# WORK TASK
Reproduce the listing starting at the line containing "To the nearest" and ending at the line containing "Is there a majority slice in this chart?", with both of those lines included. Omit the pictures.

# INPUT FOR THIS TASK
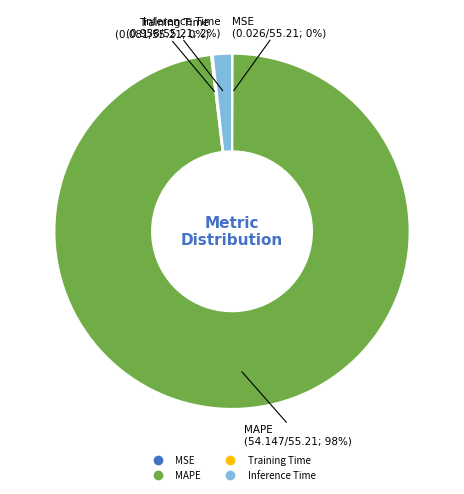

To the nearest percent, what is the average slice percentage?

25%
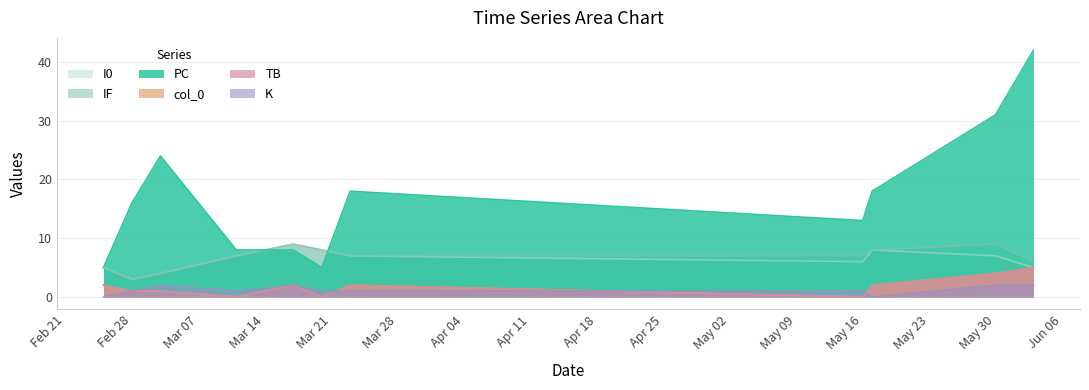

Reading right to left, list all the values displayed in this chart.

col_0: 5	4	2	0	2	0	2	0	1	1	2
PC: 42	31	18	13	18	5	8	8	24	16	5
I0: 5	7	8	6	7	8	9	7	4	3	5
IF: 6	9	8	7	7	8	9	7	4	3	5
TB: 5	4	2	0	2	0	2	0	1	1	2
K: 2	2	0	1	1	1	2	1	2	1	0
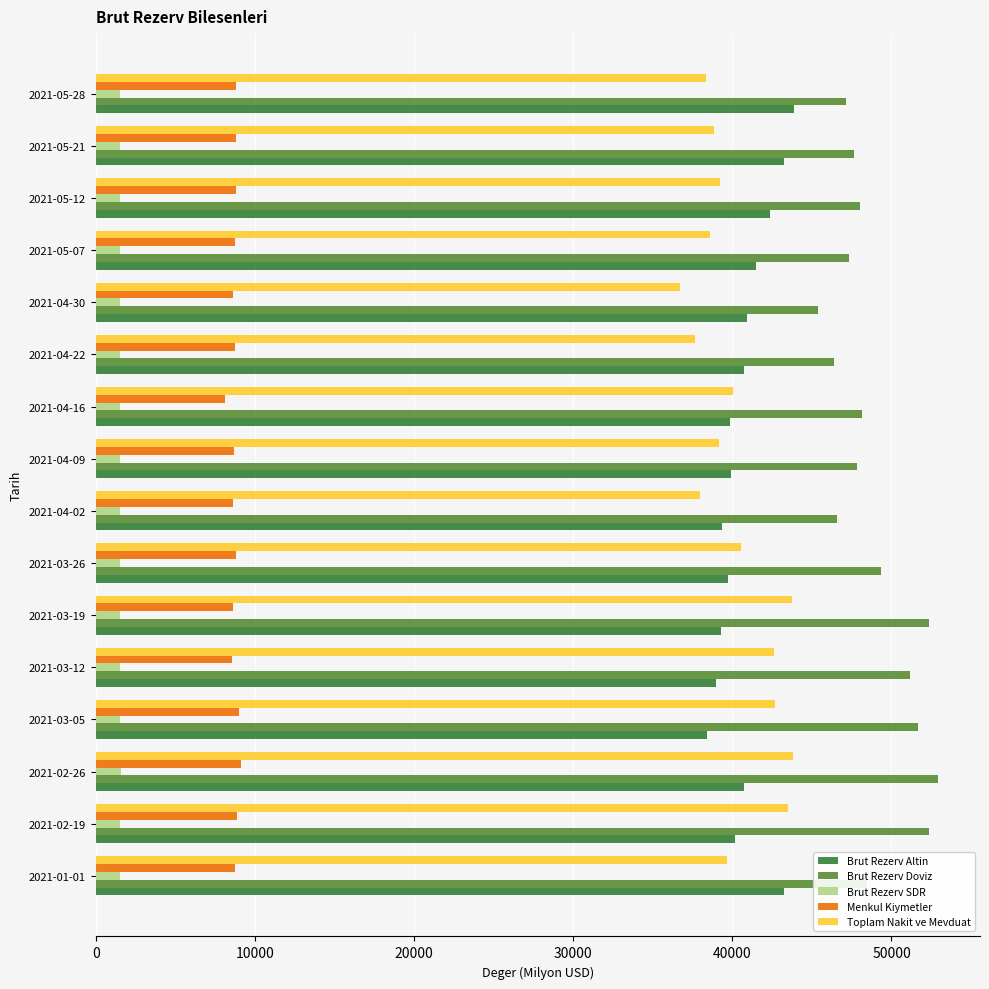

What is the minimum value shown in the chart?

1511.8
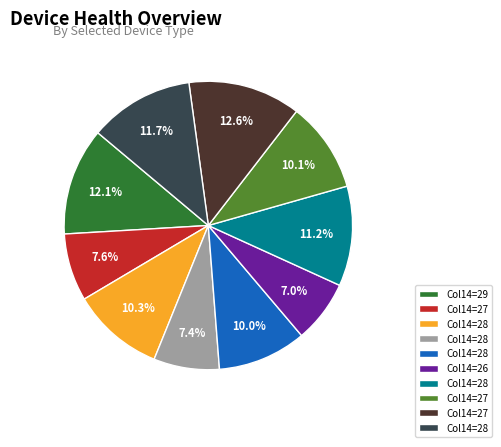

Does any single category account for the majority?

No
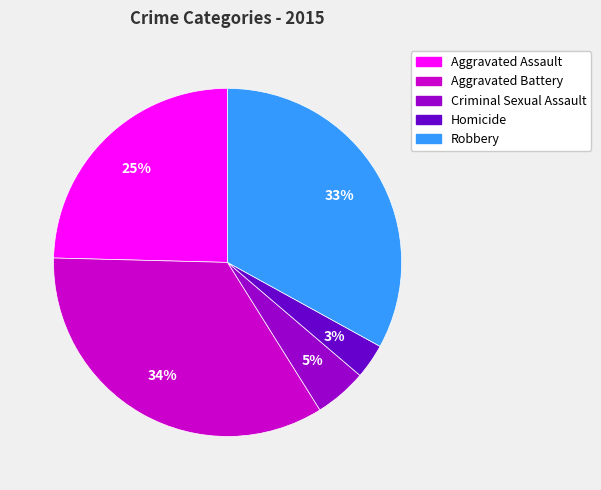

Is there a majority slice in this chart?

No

...

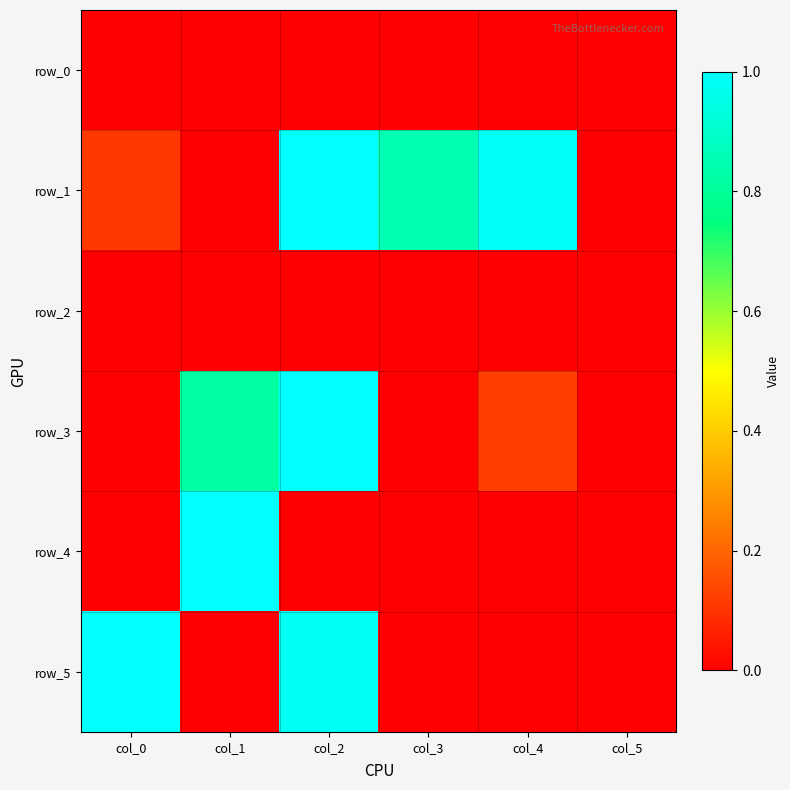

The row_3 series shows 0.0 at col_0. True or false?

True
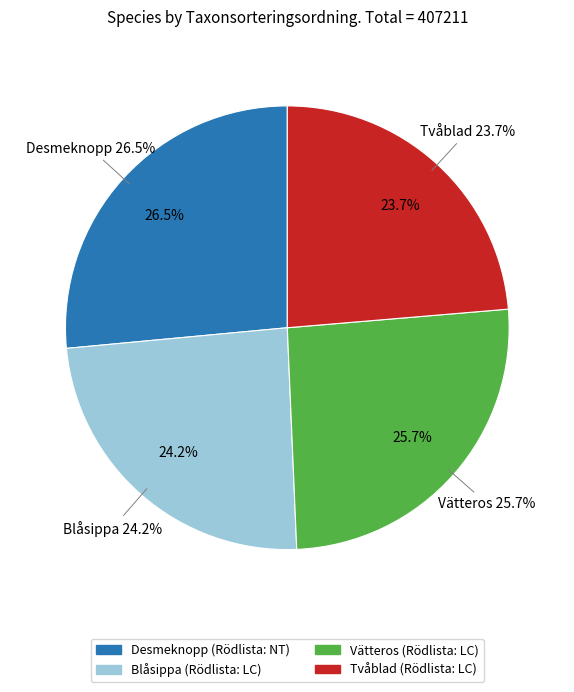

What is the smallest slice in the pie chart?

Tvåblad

...

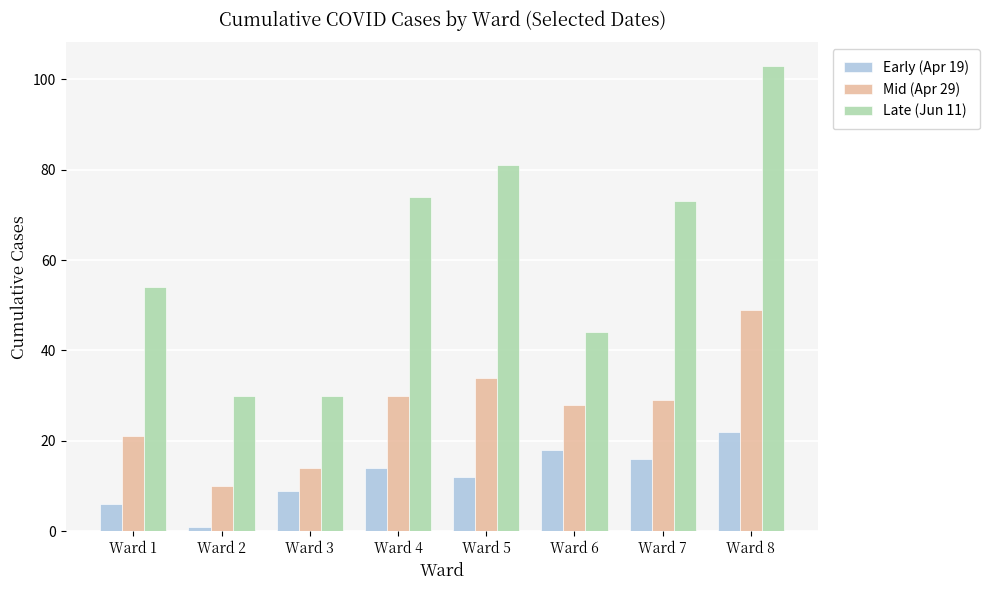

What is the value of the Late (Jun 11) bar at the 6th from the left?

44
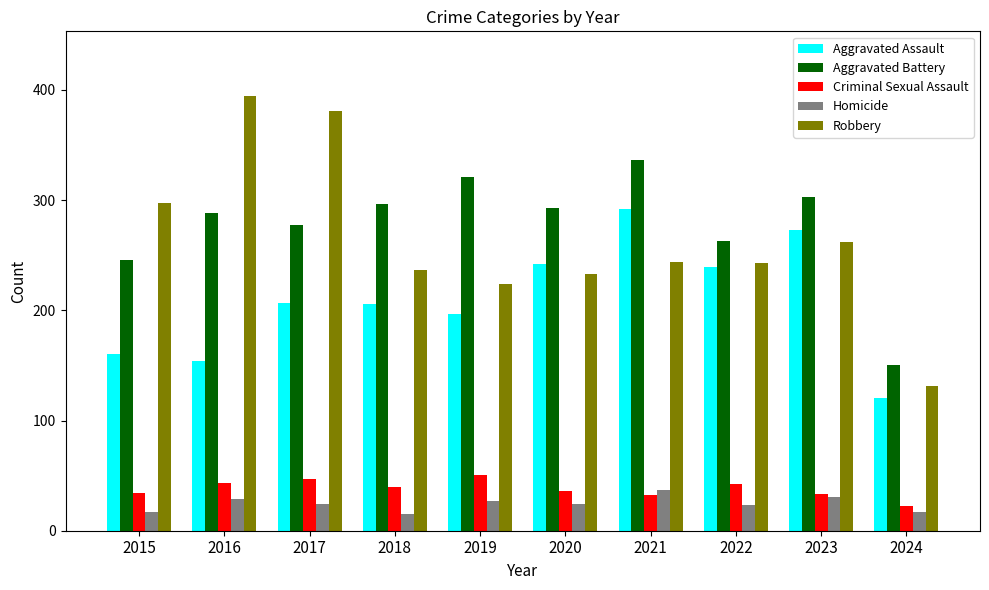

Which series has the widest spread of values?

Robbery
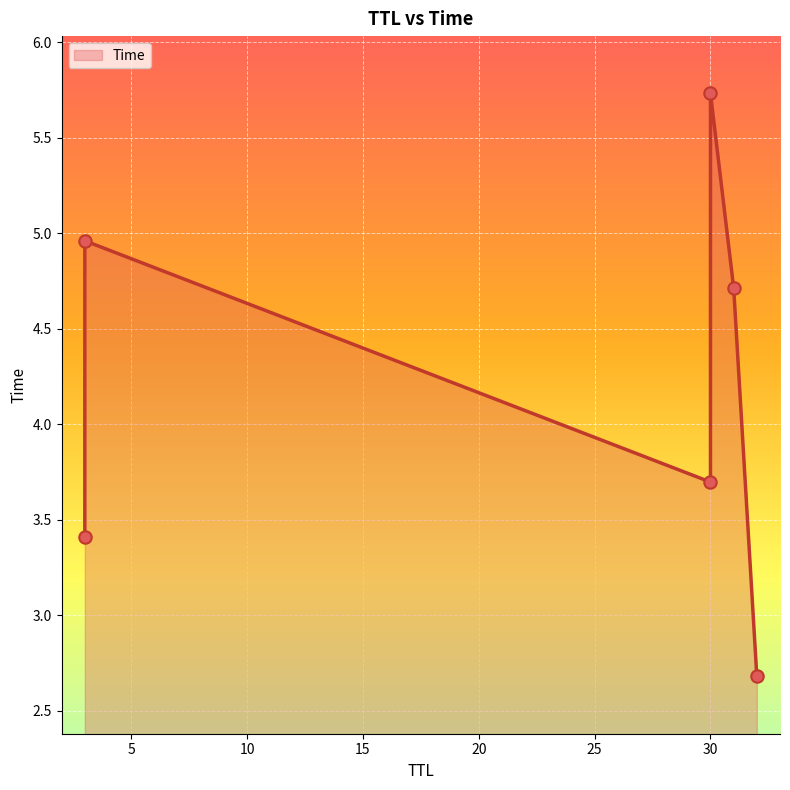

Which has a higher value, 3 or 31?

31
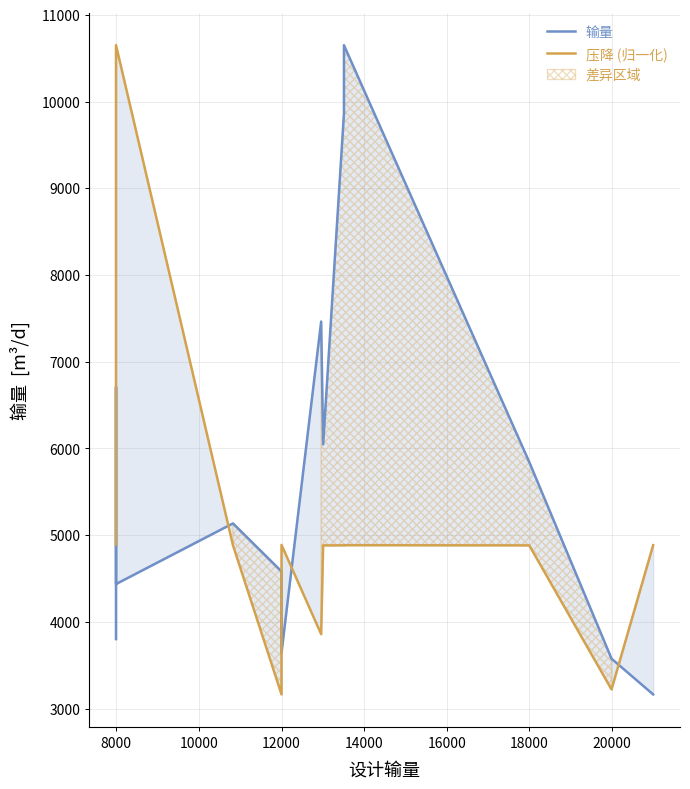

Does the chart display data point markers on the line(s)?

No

# SOLUTION FOR THIS TASK
To the nearest percent, what is the average slice percentage?

25%

Reading right to left, list all the values displayed in this chart.

col_0: 5	4	2	0	2	0	2	0	1	1	2
PC: 42	31	18	13	18	5	8	8	24	16	5
I0: 5	7	8	6	7	8	9	7	4	3	5
IF: 6	9	8	7	7	8	9	7	4	3	5
TB: 5	4	2	0	2	0	2	0	1	1	2
K: 2	2	0	1	1	1	2	1	2	1	0

What is the minimum value shown in the chart?

1511.8

Does any single category account for the majority?

No

Is there a majority slice in this chart?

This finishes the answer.